» **EXERCISE PROMPT**: Every line of the data is to be retyped exactly.

» **SUPPLIED INFORMATION**:
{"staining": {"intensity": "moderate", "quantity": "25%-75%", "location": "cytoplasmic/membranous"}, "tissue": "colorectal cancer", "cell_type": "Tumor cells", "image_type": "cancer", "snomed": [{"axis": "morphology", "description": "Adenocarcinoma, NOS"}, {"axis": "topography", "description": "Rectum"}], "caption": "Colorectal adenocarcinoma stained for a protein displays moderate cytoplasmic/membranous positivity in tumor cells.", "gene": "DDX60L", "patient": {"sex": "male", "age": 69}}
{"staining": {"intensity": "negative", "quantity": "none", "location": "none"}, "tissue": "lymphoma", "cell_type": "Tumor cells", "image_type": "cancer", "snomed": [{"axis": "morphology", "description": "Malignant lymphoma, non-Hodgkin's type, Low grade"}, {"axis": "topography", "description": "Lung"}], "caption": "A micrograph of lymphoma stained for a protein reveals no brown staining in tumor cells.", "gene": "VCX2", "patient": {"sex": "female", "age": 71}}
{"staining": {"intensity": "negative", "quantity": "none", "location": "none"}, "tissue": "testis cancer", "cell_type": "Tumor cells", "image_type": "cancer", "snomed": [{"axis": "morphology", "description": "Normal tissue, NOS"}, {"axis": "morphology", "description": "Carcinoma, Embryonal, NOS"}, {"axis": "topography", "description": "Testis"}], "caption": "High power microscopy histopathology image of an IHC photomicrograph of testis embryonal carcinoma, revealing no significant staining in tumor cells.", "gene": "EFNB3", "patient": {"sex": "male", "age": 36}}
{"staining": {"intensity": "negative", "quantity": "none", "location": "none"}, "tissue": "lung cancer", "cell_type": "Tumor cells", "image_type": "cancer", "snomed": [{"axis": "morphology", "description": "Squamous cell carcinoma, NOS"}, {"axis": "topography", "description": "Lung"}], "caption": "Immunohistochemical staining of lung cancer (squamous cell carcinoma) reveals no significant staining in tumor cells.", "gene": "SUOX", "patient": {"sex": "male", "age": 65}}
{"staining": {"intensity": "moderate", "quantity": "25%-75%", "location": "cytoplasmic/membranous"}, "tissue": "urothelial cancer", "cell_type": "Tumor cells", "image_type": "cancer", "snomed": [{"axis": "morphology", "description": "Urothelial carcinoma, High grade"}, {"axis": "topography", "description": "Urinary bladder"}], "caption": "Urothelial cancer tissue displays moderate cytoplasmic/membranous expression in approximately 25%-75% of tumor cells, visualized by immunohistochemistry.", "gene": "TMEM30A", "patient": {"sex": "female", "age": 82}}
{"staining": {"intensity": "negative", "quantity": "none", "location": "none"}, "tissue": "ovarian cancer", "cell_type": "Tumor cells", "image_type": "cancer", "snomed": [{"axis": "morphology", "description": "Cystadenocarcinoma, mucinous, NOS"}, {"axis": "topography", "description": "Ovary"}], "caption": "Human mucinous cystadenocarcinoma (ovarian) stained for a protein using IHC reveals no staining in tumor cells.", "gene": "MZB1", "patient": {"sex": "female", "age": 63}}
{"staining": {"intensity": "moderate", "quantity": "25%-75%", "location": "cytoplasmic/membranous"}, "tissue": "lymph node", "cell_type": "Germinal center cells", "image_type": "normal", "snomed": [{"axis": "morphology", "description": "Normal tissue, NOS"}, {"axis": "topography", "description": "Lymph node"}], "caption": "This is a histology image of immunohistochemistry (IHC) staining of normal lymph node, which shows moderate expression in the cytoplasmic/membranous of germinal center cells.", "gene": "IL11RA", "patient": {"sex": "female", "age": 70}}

» **SOLUTION FOR THIS EXERCISE**:
{"staining": {"intensity": "moderate", "quantity": "25%-75%", "location": "cytoplasmic/membranous"}, "tissue": "colorectal cancer", "cell_type": "Tumor cells", "image_type": "cancer", "snomed": [{"axis": "morphology", "description": "Adenocarcinoma, NOS"}, {"axis": "topography", "description": "Rectum"}], "caption": "Colorectal adenocarcinoma stained for a protein displays moderate cytoplasmic/membranous positivity in tumor cells.", "gene": "DDX60L", "patient": {"sex": "male", "age": 69}}
{"staining": {"intensity": "negative", "quantity": "none", "location": "none"}, "tissue": "lymphoma", "cell_type": "Tumor cells", "image_type": "cancer", "snomed": [{"axis": "morphology", "description": "Malignant lymphoma, non-Hodgkin's type, Low grade"}, {"axis": "topography", "description": "Lung"}], "caption": "A micrograph of lymphoma stained for a protein reveals no brown staining in tumor cells.", "gene": "VCX2", "patient": {"sex": "female", "age": 71}}
{"staining": {"intensity": "negative", "quantity": "none", "location": "none"}, "tissue": "testis cancer", "cell_type": "Tumor cells", "image_type": "cancer", "snomed": [{"axis": "morphology", "description": "Normal tissue, NOS"}, {"axis": "morphology", "description": "Carcinoma, Embryonal, NOS"}, {"axis": "topography", "description": "Testis"}], "caption": "High power microscopy histopathology image of an IHC photomicrograph of testis embryonal carcinoma, revealing no significant staining in tumor cells.", "gene": "EFNB3", "patient": {"sex": "male", "age": 36}}
{"staining": {"intensity": "negative", "quantity": "none", "location": "none"}, "tissue": "lung cancer", "cell_type": "Tumor cells", "image_type": "cancer", "snomed": [{"axis": "morphology", "description": "Squamous cell carcinoma, NOS"}, {"axis": "topography", "description": "Lung"}], "caption": "Immunohistochemical staining of lung cancer (squamous cell carcinoma) reveals no significant staining in tumor cells.", "gene": "SUOX", "patient": {"sex": "male", "age": 65}}
{"staining": {"intensity": "moderate", "quantity": "25%-75%", "location": "cytoplasmic/membranous"}, "tissue": "urothelial cancer", "cell_type": "Tumor cells", "image_type": "cancer", "snomed": [{"axis": "morphology", "description": "Urothelial carcinoma, High grade"}, {"axis": "topography", "description": "Urinary bladder"}], "caption": "Urothelial cancer tissue displays moderate cytoplasmic/membranous expression in approximately 25%-75% of tumor cells, visualized by immunohistochemistry.", "gene": "TMEM30A", "patient": {"sex": "female", "age": 82}}
{"staining": {"intensity": "negative", "quantity": "none", "location": "none"}, "tissue": "ovarian cancer", "cell_type": "Tumor cells", "image_type": "cancer", "snomed": [{"axis": "morphology", "description": "Cystadenocarcinoma, mucinous, NOS"}, {"axis": "topography", "description": "Ovary"}], "caption": "Human mucinous cystadenocarcinoma (ovarian) stained for a protein using IHC reveals no staining in tumor cells.", "gene": "MZB1", "patient": {"sex": "female", "age": 63}}
{"staining": {"intensity": "moderate", "quantity": "25%-75%", "location": "cytoplasmic/membranous"}, "tissue": "lymph node", "cell_type": "Germinal center cells", "image_type": "normal", "snomed": [{"axis": "morphology", "description": "Normal tissue, NOS"}, {"axis": "topography", "description": "Lymph node"}], "caption": "This is a histology image of immunohistochemistry (IHC) staining of normal lymph node, which shows moderate expression in the cytoplasmic/membranous of germinal center cells.", "gene": "IL11RA", "patient": {"sex": "female", "age": 70}}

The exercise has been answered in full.